Iterative Shrinkage Approach to Restoration of Optical Imagery

TL;DR

This paper introduces a novel iterative shrinkage method for restoring digital images degraded by Poisson noise, improving stability, accuracy, and efficiency over existing techniques.

Contribution

A new shrinkage-based iterative algorithm for image de-noising and de-blurring under Poisson noise, with proven convergence to the global maximum of a MAP criterion.

Findings

Outperforms existing methods in stability and accuracy

Demonstrates superior computational efficiency

Effective on both simulated and real images

Abstract

The problem of reconstruction of digital images from their degraded measurements is regarded as a problem of central importance in various fields of engineering and imaging sciences. In such cases, the degradation is typically caused by the resolution limitations of an imaging device in use and/or by the destructive influence of measurement noise. Specifically, when the noise obeys a Poisson probability law, standard approaches to the problem of image reconstruction are based on using fixed-point algorithms which follow the methodology first proposed by Richardson and Lucy.
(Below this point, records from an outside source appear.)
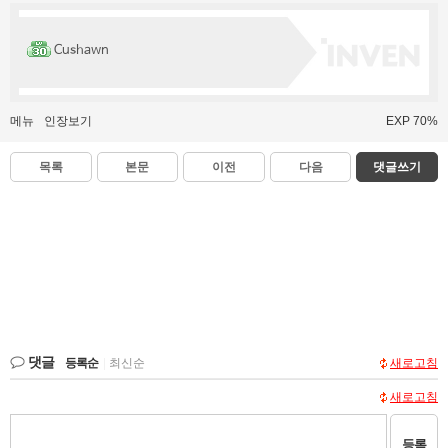
Cushawn
메뉴
인장보기
EXP 70%
목록
본문
이전
다음
댓글쓰기
댓글
등록순
|
최신순
새로고침
새로고침
등록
The practice of using these methods, however, shows that their convergence properties tend to deteriorate at relatively high noise levels. Accordingly, in the present paper, a novel method for de-noising and/or de-blurring of digital images corrupted by Poisson noise is introduced. The proposed method is derived under the assumption that the image of interest can be sparsely represented in the domain of a linear transform. Consequently, a shrinkage-based iterative procedure is proposed, which guarantees the solution to converge to the global maximizer of an associated maximum-a-posteriori criterion. It is shown in a series of both computer-simulated and real-life experiments that the proposed method outperforms a number of existing alternatives in terms of stability, precision, and computational efficiency.